**TASK**. Please copy the items word for word from the start through the line containing "I'll return each instance as SVG.", and leave the pictures out.

::: EXTRACTED INFORMATION

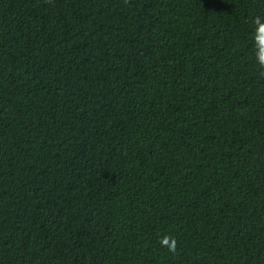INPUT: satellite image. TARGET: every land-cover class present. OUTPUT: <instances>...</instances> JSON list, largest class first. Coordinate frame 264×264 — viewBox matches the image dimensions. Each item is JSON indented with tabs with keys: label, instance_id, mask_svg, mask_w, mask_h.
I'll return each instance as SVG.
<instances>
[{
	"label": "trees",
	"instance_id": "1",
	"mask_svg": "<svg viewBox=\"0 0 264 264\" xmlns=\"http://www.w3.org/2000/svg\"><path fill=\"white\" fill-rule=\"evenodd\" d=\"M256 17L0 0V264H264Z\"/></svg>",
	"mask_w": 264,
	"mask_h": 264
},
{
	"label": "clouds",
	"instance_id": "2",
	"mask_svg": "<svg viewBox=\"0 0 264 264\" xmlns=\"http://www.w3.org/2000/svg\"><path fill=\"white\" fill-rule=\"evenodd\" d=\"M256 25V33H255V44L258 51L256 52V59L258 65L261 68H264V23H261V18L256 17L253 21ZM162 246H165L169 249L170 252L176 251V240L171 236H165L160 241Z\"/></svg>",
	"mask_w": 264,
	"mask_h": 264
}]
</instances>
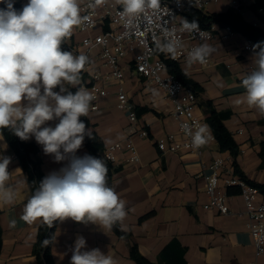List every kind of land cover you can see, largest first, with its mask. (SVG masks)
I'll list each match as a JSON object with an SVG mask.
<instances>
[{"label": "crops", "instance_id": "1", "mask_svg": "<svg viewBox=\"0 0 264 264\" xmlns=\"http://www.w3.org/2000/svg\"><path fill=\"white\" fill-rule=\"evenodd\" d=\"M86 1L80 0L81 5ZM242 1L241 12L244 17L264 28V22L252 10V2ZM15 2L26 4L28 0ZM4 6L0 4V8ZM230 8L229 0H220L210 3L204 11L221 12ZM102 29V24L86 31L81 30L80 26L76 27L66 42L68 51L82 54L85 50L83 38L95 35ZM248 40L238 32L228 39L217 34L212 40L203 42L216 49L208 58V65H189L186 60L178 63L203 86L201 98L212 100L219 111L231 112L224 124L240 146L236 158L239 167L250 179L264 183V168H260L259 155L264 139V123L261 122L264 116L246 103L241 86L245 75L254 70L251 66L256 67L253 51L243 49ZM132 58L133 54H129L122 59L125 73L122 84L137 113V130L148 124L150 136L144 138L138 133L132 135L140 153L138 162L130 161L129 154L123 148L117 152V161L113 163L117 169L113 174L112 187L125 202L127 211L122 228L131 231L140 252L154 262L158 261L160 252L172 239H177L186 248V264H245L253 261L255 254L250 220L239 188L225 186L221 179V187L228 193L230 213L204 208L209 200L205 177L210 172L209 164L218 156L230 158L233 163L234 157L229 151L220 148L216 137L207 140L202 146L201 155L185 149L160 150L156 142L161 136L175 132L176 141H182L184 136L178 131L172 103L160 87L149 85L144 77L133 71ZM91 63L103 72L107 70L99 57H93ZM165 72L170 73L168 69ZM91 81V76L83 71L81 84ZM103 84L109 93L99 101L98 109H90L88 118L104 145V151L110 144L123 142L127 138L130 134V119L128 112L117 105L118 83ZM79 86L73 88L78 89ZM54 90L59 91V88ZM201 101L198 97L196 113L210 127ZM47 123L54 127L58 121ZM0 134L3 136L0 146L7 145L6 149L0 147V156L11 157L8 170L12 175L8 183L16 189V198L11 204L0 203V264H38L33 249L40 221L27 224L20 219L24 204L31 195L27 173L1 131ZM29 140L36 143L34 137ZM37 145L40 148L42 170L46 175L64 166V162H54L53 157L45 155L42 146ZM86 153L92 155L84 140L77 155ZM146 214L149 215L141 220ZM11 220L16 221L14 228L9 226ZM78 236L85 238V250L98 248L102 253L111 255L118 264H137L130 255L131 244L128 239L120 237L113 229L103 230L96 224L79 223L71 219L58 221L52 243L55 264H70L71 250Z\"/></svg>", "mask_w": 264, "mask_h": 264}, {"label": "clouds", "instance_id": "2", "mask_svg": "<svg viewBox=\"0 0 264 264\" xmlns=\"http://www.w3.org/2000/svg\"><path fill=\"white\" fill-rule=\"evenodd\" d=\"M107 0H90L87 9L95 10ZM0 130L9 129L22 141L34 137L45 155L64 162L59 170L48 173L27 198L20 217L27 224L40 221L51 227L67 219L93 223L103 230L120 226L127 215L125 202L108 184L104 160L89 154L78 156L85 137L92 131L80 117H88L92 92L81 85L89 57L64 51L74 29L88 20L80 0H28L19 10L15 0H0ZM118 15L126 32L158 28L156 49L175 60L182 48L176 29L159 23L161 0H116ZM179 32L201 34L198 23L180 19ZM216 51L202 43L188 51L186 63L204 64ZM255 69L241 81L246 103L264 116V42L252 46ZM78 87L75 93L69 87ZM59 88V91L54 89ZM58 121L55 126L47 122ZM192 147L207 143L205 127L185 125ZM0 140H3L0 134ZM6 149L7 145H2ZM11 157L0 156V203L11 204L16 189L8 181ZM10 227L16 221L9 222ZM49 241L45 240L44 245ZM86 240L78 236L72 247L70 264H118L98 248L85 250Z\"/></svg>", "mask_w": 264, "mask_h": 264}, {"label": "built area", "instance_id": "3", "mask_svg": "<svg viewBox=\"0 0 264 264\" xmlns=\"http://www.w3.org/2000/svg\"><path fill=\"white\" fill-rule=\"evenodd\" d=\"M219 1L161 0L159 23L176 29V35L182 41V48L178 51L177 58L174 61L180 62L186 60L188 51L205 41L212 40L217 34L223 39H228L235 33L230 26L219 27L218 25H212L211 27L199 26L201 34L178 31L181 18L192 22L185 15L187 9L204 10L210 3H217ZM248 1L254 2L255 0ZM89 2L90 0L81 5L82 15L89 17L80 26L81 30H91L99 24H102L103 29L95 35H86L82 40V44L85 47L82 54L87 55L90 60V63L85 66L83 71L91 76L92 81L82 83L81 85L92 92L95 99L92 101L90 109L96 110L99 108V101L109 93L103 83H118L117 105L120 109L128 112L130 119V134L123 142L118 141L107 146L103 151L104 158L115 163L117 161V152L124 148L129 154V160L138 162L140 160V153L133 141L132 135L133 133H138L144 138L150 136L148 124L137 130V113L130 102L128 91L122 84L125 75L122 59L129 54H133L131 62L133 71L144 77L149 85L160 87L168 100H170L177 118L178 131L184 136L182 141H176L175 132L167 133L157 139V147L162 151L185 149L201 155L203 151L202 147L199 149L192 147L191 137L186 134L184 126L187 125L193 128V130L201 126L205 127L207 140H213L215 135L212 129L207 126L205 120L196 113L198 100L196 93L186 87L173 74L165 72L167 69L165 58L169 57L156 49V39L160 36L159 29L154 28L151 32L140 30L130 34L125 31L121 24L117 8L118 10L121 9L116 5V0H107L105 4L98 6L95 10L87 9L86 5ZM229 2L231 7L241 12L243 7L242 0H229ZM254 44L257 43L249 39L243 49L245 51H252ZM93 57L101 59L102 65L107 68L105 72L91 63ZM208 64L209 59H207L204 65ZM251 69L255 68L251 66ZM208 167L210 168V172L205 177L206 192L209 200L204 204V208H215L223 214L230 213L231 208L228 203V193L221 187V179L225 186H236L239 188L245 202V212L250 220L249 228L255 254V259L245 264H264V192L237 174L230 158L218 156Z\"/></svg>", "mask_w": 264, "mask_h": 264}, {"label": "trees", "instance_id": "4", "mask_svg": "<svg viewBox=\"0 0 264 264\" xmlns=\"http://www.w3.org/2000/svg\"><path fill=\"white\" fill-rule=\"evenodd\" d=\"M25 3L15 2L14 7L19 10ZM5 7V6H4ZM252 10L256 13L258 18L264 22V0H255L251 4ZM186 17L191 21L195 20L199 26L211 27L212 25H218L219 27L230 26L234 32L243 34L249 39L254 40L256 43L264 42V28L260 25L254 24L248 21L242 12L231 7L226 11L221 12H206L202 9L189 8L186 11ZM62 50L68 51V45L66 42L61 45ZM168 71L179 79L186 87L192 89L201 104L204 106L207 114L206 120L210 125L217 141L220 144V148L223 151H229L234 157V168L237 174L243 177L248 183L258 187L264 192V183L257 182L250 179L244 171L239 167L236 160L240 153V146L235 140L232 132L224 124V120L230 117V111H219L213 105L212 100L201 98L204 92L203 86L191 78L181 67V65L170 58H165ZM69 91L75 93L77 88H70ZM80 119L86 124L87 128L92 131L91 138L85 137L86 146L96 158L105 161L108 167V184L112 187L113 174L116 171L113 163L106 160L103 156L104 145L97 134L92 128V124L88 117H80ZM264 123V119L261 120ZM10 146L14 150L15 154L22 163L24 170L27 173L28 183L31 189V193L39 186L41 180L46 176L41 166V159L39 157V146L31 141H22L9 129L0 130ZM261 157L260 168H264V139L261 141V148L259 151ZM149 214L143 215L141 220L145 219ZM58 221H55L51 227L42 225L41 222L38 227V235L34 244V254L37 257L38 264H55L54 257L52 255V243L57 228ZM113 231L120 237L128 239L130 241V255L136 261L137 264H186L184 258V252L186 248L181 245L177 239H172L160 252L157 262L151 261L144 257L140 252L138 244L132 239V233L130 230H126L120 226L114 227ZM49 243L44 245V241ZM2 248V229L0 227V251Z\"/></svg>", "mask_w": 264, "mask_h": 264}]
</instances>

::::::

**RESULT**.
INPUT: satellite image. TARGET: every land-cover class present. OUTPUT: <instances>...</instances> JSON list, largest class first. Coordinate frame 264×264 — viewBox matches the image dimensions. Each item is JSON indented with tabs with keys: label, instance_id, mask_svg, mask_w, mask_h.
I'll return each instance as SVG.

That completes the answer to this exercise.